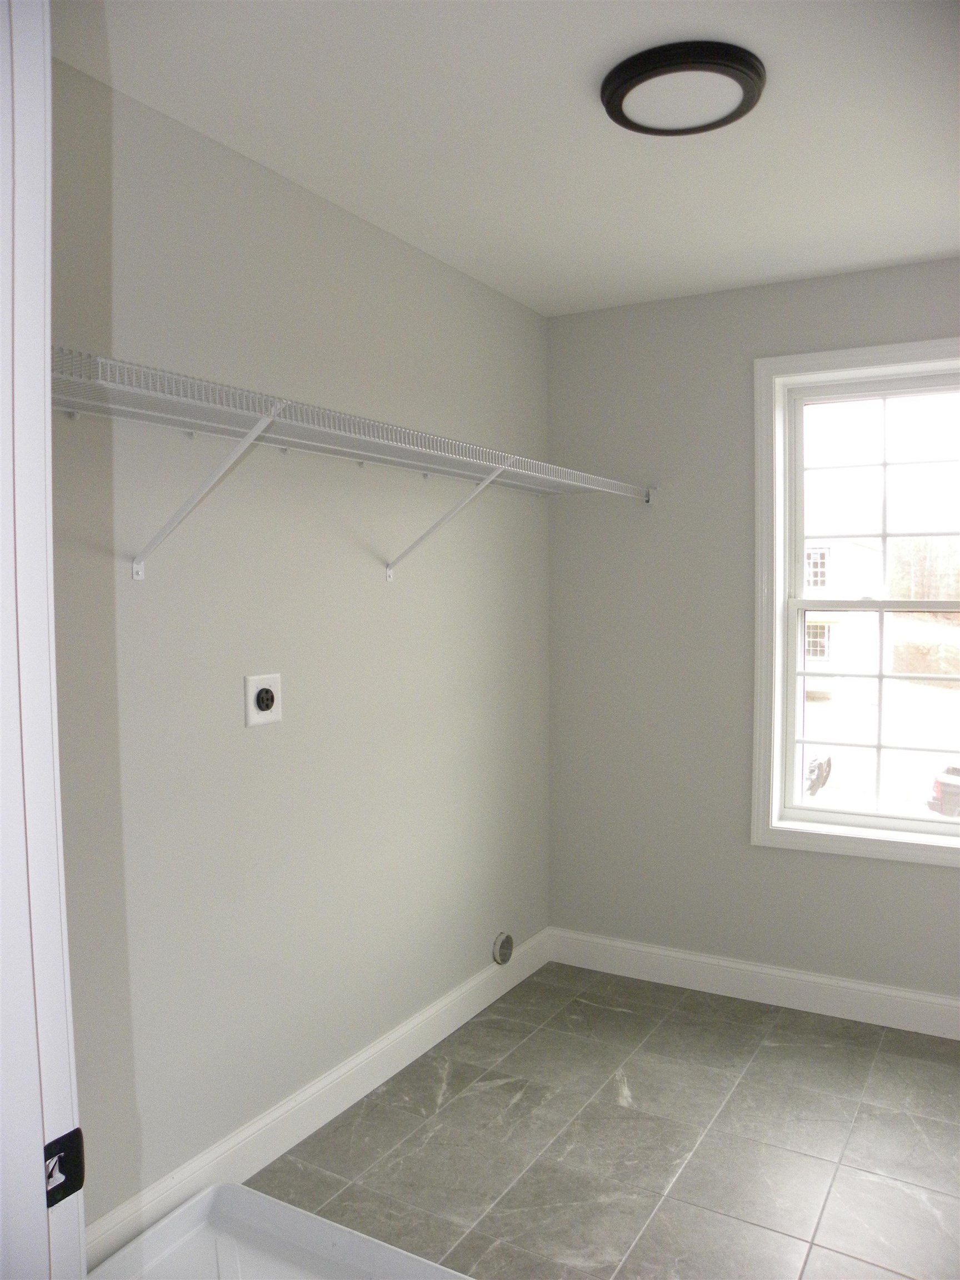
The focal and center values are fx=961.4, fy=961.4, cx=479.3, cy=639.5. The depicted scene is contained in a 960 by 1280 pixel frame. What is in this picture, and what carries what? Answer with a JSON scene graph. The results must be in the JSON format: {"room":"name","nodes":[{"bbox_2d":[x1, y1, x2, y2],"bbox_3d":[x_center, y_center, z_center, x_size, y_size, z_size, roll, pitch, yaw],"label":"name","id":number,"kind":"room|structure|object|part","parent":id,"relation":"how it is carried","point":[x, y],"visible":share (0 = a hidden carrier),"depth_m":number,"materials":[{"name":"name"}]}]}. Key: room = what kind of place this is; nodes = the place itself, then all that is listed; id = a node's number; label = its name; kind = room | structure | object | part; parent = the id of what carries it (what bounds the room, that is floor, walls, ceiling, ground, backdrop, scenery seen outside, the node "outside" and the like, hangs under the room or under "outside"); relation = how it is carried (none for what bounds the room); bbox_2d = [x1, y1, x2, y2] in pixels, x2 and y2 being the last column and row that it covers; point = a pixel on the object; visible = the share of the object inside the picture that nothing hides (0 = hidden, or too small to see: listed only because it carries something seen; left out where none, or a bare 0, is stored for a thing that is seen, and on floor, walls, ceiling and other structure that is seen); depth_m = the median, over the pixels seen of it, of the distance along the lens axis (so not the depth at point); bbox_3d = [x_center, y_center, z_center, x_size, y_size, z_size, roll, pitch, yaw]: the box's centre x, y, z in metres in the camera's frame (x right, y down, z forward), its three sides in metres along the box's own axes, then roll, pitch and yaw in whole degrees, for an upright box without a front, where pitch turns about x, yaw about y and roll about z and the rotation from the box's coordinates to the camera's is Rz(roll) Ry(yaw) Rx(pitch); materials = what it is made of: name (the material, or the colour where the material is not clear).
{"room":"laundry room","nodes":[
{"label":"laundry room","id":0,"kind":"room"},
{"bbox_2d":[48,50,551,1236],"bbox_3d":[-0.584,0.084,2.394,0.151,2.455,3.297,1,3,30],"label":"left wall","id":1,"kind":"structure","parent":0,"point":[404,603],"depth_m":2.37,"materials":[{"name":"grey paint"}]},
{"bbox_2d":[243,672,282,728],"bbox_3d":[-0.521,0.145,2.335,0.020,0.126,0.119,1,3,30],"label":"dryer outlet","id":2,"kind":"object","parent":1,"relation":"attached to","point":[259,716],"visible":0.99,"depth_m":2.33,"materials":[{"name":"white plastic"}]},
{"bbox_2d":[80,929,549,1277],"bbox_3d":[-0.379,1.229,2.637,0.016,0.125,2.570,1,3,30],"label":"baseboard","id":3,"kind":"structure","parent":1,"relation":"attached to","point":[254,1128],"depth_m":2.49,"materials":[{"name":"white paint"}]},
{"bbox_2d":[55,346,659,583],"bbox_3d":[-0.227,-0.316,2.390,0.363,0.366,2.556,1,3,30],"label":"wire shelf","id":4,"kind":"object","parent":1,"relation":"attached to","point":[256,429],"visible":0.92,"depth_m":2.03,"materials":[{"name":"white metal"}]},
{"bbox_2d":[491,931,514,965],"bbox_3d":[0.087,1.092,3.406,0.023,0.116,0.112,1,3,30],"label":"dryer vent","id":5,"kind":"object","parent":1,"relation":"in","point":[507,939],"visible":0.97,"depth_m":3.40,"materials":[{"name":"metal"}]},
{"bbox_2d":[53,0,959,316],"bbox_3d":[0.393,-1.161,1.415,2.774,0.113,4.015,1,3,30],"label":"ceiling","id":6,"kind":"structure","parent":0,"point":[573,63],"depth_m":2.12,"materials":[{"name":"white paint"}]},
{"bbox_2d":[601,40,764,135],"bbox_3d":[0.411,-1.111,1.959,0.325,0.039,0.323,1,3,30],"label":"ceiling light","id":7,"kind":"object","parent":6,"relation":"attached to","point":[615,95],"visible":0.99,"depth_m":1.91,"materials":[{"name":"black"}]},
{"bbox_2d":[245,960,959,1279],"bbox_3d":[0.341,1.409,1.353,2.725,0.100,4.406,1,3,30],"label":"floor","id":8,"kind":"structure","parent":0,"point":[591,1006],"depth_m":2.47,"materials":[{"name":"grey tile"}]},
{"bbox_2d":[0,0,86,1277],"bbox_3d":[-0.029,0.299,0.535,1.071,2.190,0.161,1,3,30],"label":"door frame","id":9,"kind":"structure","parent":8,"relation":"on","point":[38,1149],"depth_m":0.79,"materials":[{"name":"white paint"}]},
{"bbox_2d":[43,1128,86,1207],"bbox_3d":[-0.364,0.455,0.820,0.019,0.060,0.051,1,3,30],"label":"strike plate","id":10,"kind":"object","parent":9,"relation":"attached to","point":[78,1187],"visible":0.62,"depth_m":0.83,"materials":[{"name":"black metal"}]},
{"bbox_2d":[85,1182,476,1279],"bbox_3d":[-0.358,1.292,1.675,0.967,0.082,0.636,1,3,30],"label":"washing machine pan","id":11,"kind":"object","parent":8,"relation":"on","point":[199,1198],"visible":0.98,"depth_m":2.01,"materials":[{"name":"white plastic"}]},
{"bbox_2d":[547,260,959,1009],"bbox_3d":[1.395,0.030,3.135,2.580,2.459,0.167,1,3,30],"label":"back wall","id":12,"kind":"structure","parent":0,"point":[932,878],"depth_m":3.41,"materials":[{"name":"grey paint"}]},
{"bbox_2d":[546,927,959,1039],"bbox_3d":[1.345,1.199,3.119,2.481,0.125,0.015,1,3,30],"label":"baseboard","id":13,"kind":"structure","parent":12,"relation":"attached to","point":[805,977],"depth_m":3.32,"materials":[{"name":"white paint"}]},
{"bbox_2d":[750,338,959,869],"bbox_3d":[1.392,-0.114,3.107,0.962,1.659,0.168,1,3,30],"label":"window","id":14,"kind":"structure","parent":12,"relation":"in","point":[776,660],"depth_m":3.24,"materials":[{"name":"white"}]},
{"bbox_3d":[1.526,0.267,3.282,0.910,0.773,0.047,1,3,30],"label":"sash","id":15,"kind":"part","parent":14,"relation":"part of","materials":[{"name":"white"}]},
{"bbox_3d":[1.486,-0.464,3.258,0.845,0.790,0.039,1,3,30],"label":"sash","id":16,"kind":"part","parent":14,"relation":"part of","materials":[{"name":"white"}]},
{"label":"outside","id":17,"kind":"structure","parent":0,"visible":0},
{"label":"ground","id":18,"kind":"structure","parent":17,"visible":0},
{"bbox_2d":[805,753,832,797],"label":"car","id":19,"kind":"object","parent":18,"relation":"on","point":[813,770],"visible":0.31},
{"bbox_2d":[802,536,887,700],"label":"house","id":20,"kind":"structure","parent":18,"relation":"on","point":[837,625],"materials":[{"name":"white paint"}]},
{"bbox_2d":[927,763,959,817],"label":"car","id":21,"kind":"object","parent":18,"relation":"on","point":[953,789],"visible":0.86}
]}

● ● ● ● ●

## Exercise goal
Word for word, write out the full listing, leaving the pictures aside.

## Output of the exercise
The focal and center values are fx=961.4, fy=961.4, cx=479.3, cy=639.5. The depicted scene is contained in a 960 by 1280 pixel frame. What is in this picture, and what carries what? Answer with a JSON scene graph. The results must be in the JSON format: {"room":"name","nodes":[{"bbox_2d":[x1, y1, x2, y2],"bbox_3d":[x_center, y_center, z_center, x_size, y_size, z_size, roll, pitch, yaw],"label":"name","id":number,"kind":"room|structure|object|part","parent":id,"relation":"how it is carried","point":[x, y],"visible":share (0 = a hidden carrier),"depth_m":number,"materials":[{"name":"name"}]}]}. Key: room = what kind of place this is; nodes = the place itself, then all that is listed; id = a node's number; label = its name; kind = room | structure | object | part; parent = the id of what carries it (what bounds the room, that is floor, walls, ceiling, ground, backdrop, scenery seen outside, the node "outside" and the like, hangs under the room or under "outside"); relation = how it is carried (none for what bounds the room); bbox_2d = [x1, y1, x2, y2] in pixels, x2 and y2 being the last column and row that it covers; point = a pixel on the object; visible = the share of the object inside the picture that nothing hides (0 = hidden, or too small to see: listed only because it carries something seen; left out where none, or a bare 0, is stored for a thing that is seen, and on floor, walls, ceiling and other structure that is seen); depth_m = the median, over the pixels seen of it, of the distance along the lens axis (so not the depth at point); bbox_3d = [x_center, y_center, z_center, x_size, y_size, z_size, roll, pitch, yaw]: the box's centre x, y, z in metres in the camera's frame (x right, y down, z forward), its three sides in metres along the box's own axes, then roll, pitch and yaw in whole degrees, for an upright box without a front, where pitch turns about x, yaw about y and roll about z and the rotation from the box's coordinates to the camera's is Rz(roll) Ry(yaw) Rx(pitch); materials = what it is made of: name (the material, or the colour where the material is not clear).
{"room":"laundry room","nodes":[
{"label":"laundry room","id":0,"kind":"room"},
{"bbox_2d":[48,50,551,1236],"bbox_3d":[-0.584,0.084,2.394,0.151,2.455,3.297,1,3,30],"label":"left wall","id":1,"kind":"structure","parent":0,"point":[404,603],"depth_m":2.37,"materials":[{"name":"grey paint"}]},
{"bbox_2d":[243,672,282,728],"bbox_3d":[-0.521,0.145,2.335,0.020,0.126,0.119,1,3,30],"label":"dryer outlet","id":2,"kind":"object","parent":1,"relation":"attached to","point":[259,716],"visible":0.99,"depth_m":2.33,"materials":[{"name":"white plastic"}]},
{"bbox_2d":[80,929,549,1277],"bbox_3d":[-0.379,1.229,2.637,0.016,0.125,2.570,1,3,30],"label":"baseboard","id":3,"kind":"structure","parent":1,"relation":"attached to","point":[254,1128],"depth_m":2.49,"materials":[{"name":"white paint"}]},
{"bbox_2d":[55,346,659,583],"bbox_3d":[-0.227,-0.316,2.390,0.363,0.366,2.556,1,3,30],"label":"wire shelf","id":4,"kind":"object","parent":1,"relation":"attached to","point":[256,429],"visible":0.92,"depth_m":2.03,"materials":[{"name":"white metal"}]},
{"bbox_2d":[491,931,514,965],"bbox_3d":[0.087,1.092,3.406,0.023,0.116,0.112,1,3,30],"label":"dryer vent","id":5,"kind":"object","parent":1,"relation":"in","point":[507,939],"visible":0.97,"depth_m":3.40,"materials":[{"name":"metal"}]},
{"bbox_2d":[53,0,959,316],"bbox_3d":[0.393,-1.161,1.415,2.774,0.113,4.015,1,3,30],"label":"ceiling","id":6,"kind":"structure","parent":0,"point":[573,63],"depth_m":2.12,"materials":[{"name":"white paint"}]},
{"bbox_2d":[601,40,764,135],"bbox_3d":[0.411,-1.111,1.959,0.325,0.039,0.323,1,3,30],"label":"ceiling light","id":7,"kind":"object","parent":6,"relation":"attached to","point":[615,95],"visible":0.99,"depth_m":1.91,"materials":[{"name":"black"}]},
{"bbox_2d":[245,960,959,1279],"bbox_3d":[0.341,1.409,1.353,2.725,0.100,4.406,1,3,30],"label":"floor","id":8,"kind":"structure","parent":0,"point":[591,1006],"depth_m":2.47,"materials":[{"name":"grey tile"}]},
{"bbox_2d":[0,0,86,1277],"bbox_3d":[-0.029,0.299,0.535,1.071,2.190,0.161,1,3,30],"label":"door frame","id":9,"kind":"structure","parent":8,"relation":"on","point":[38,1149],"depth_m":0.79,"materials":[{"name":"white paint"}]},
{"bbox_2d":[43,1128,86,1207],"bbox_3d":[-0.364,0.455,0.820,0.019,0.060,0.051,1,3,30],"label":"strike plate","id":10,"kind":"object","parent":9,"relation":"attached to","point":[78,1187],"visible":0.62,"depth_m":0.83,"materials":[{"name":"black metal"}]},
{"bbox_2d":[85,1182,476,1279],"bbox_3d":[-0.358,1.292,1.675,0.967,0.082,0.636,1,3,30],"label":"washing machine pan","id":11,"kind":"object","parent":8,"relation":"on","point":[199,1198],"visible":0.98,"depth_m":2.01,"materials":[{"name":"white plastic"}]},
{"bbox_2d":[547,260,959,1009],"bbox_3d":[1.395,0.030,3.135,2.580,2.459,0.167,1,3,30],"label":"back wall","id":12,"kind":"structure","parent":0,"point":[932,878],"depth_m":3.41,"materials":[{"name":"grey paint"}]},
{"bbox_2d":[546,927,959,1039],"bbox_3d":[1.345,1.199,3.119,2.481,0.125,0.015,1,3,30],"label":"baseboard","id":13,"kind":"structure","parent":12,"relation":"attached to","point":[805,977],"depth_m":3.32,"materials":[{"name":"white paint"}]},
{"bbox_2d":[750,338,959,869],"bbox_3d":[1.392,-0.114,3.107,0.962,1.659,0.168,1,3,30],"label":"window","id":14,"kind":"structure","parent":12,"relation":"in","point":[776,660],"depth_m":3.24,"materials":[{"name":"white"}]},
{"bbox_3d":[1.526,0.267,3.282,0.910,0.773,0.047,1,3,30],"label":"sash","id":15,"kind":"part","parent":14,"relation":"part of","materials":[{"name":"white"}]},
{"bbox_3d":[1.486,-0.464,3.258,0.845,0.790,0.039,1,3,30],"label":"sash","id":16,"kind":"part","parent":14,"relation":"part of","materials":[{"name":"white"}]},
{"label":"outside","id":17,"kind":"structure","parent":0,"visible":0},
{"label":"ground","id":18,"kind":"structure","parent":17,"visible":0},
{"bbox_2d":[805,753,832,797],"label":"car","id":19,"kind":"object","parent":18,"relation":"on","point":[813,770],"visible":0.31},
{"bbox_2d":[802,536,887,700],"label":"house","id":20,"kind":"structure","parent":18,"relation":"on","point":[837,625],"materials":[{"name":"white paint"}]},
{"bbox_2d":[927,763,959,817],"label":"car","id":21,"kind":"object","parent":18,"relation":"on","point":[953,789],"visible":0.86}
]}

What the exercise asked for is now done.